İbraname savunması, hakkı ortadan kaldırabilecek itiraz niteliğinde olmakla yargılamanın her aşamasında ileri sürülebilir (Yargıtay HGK. 27.1.2010 gün 2009/9-586 E, 2010/31 K. ; Yargıtay 9.HD. 13.7.2010 gün, 2008/33764 E, 2010/23201 K.).
Somut uyuşmazlıkta, davacı davalı işverenini 09.03.2012 tarihli ibraname ile ibra etmiş olup, ibraname içeriğine göre davacı ücretli yıllık izinlerini kullandığını, yaptığı fazla mesai, hafta tatili, ulusal bayram genel tatil çalışmalarının karşılığını aldığını açıklamıştır. İbraname bakımından imza inkarı veya ispat edilen irade fesadı iddiası söz konusu değildir. İbranameye konu talepler bakımından ibranamenin 818 Sayılı Borçlar Kanunu döneminde imzalanmış olduğu da gözetilerek ibranameye geçerlilik tanınmalıdır. Mahkemenin ibraname 818 Sayılı Borçlar Kanunu döneminde imzalanmış olsa da yeni Borçlar Kanunu 420. maddesindeki şartlar bakımından denetime tabi tutulmalıdır şeklindeki gerekçesi hukuki olmadığı gibi yerinde de değildir.

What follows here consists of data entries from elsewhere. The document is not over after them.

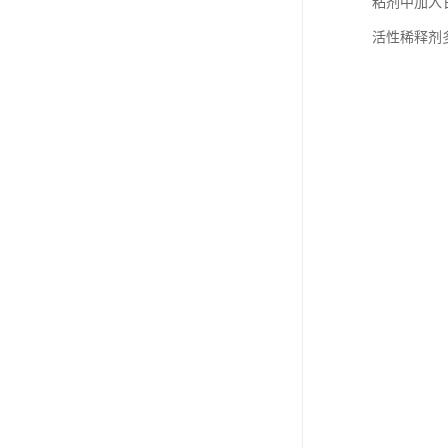
粘剂中加入
活性稀释剂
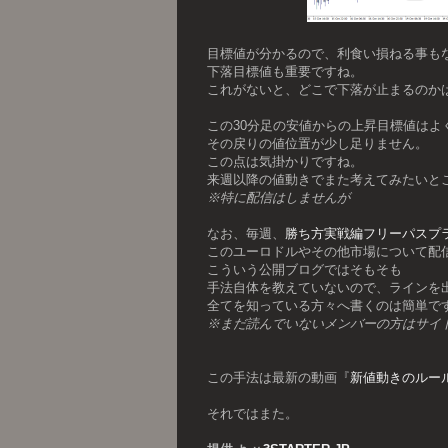
目標値が分かるので、利食い損ねる事も
下落目標値も重要ですね。
これがないと、どこで下落が止まるのか
この30分足の安値からの上昇目標値はよ
その戻りの値位置が少し足りません。
この点は気掛かりですね。
来週以降の値動きでまた考えてみたいと
※特に配信はしませんが
なお、毎週、
勝ち方実戦編フリーパスプ
このユーロドルやその他市場について配
こういう公開ブログではそもそも
手法自体を教えていないので、ラインを出
全てを知っている方々へ書くのは簡単で
※まだ読んでいないメンバーの方はサイ
この手法は最新の動画『
新値動きのルー
それではまた。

Sonuç itibariyle 818 Sayılı Borçlar Kanunu"nun yürürlükte olduğu dönemde imzalanan ibranameye değer verilerek davacının yıllık ücretli izin, fazla mesai, hafta tatili, ulusal bayram genel tatil taleplerinin reddi yerine kabülü hatalıdır.
F) Sonuç:
Temyiz olunan kararın, yukarıda yazılı sebeplerden dolayı BOZULMASINA, peşin alınan temyiz harcının istek halinde ilgiliye iadesine, 27.02.2019 tarihinde oybirliğiyle karar verildi.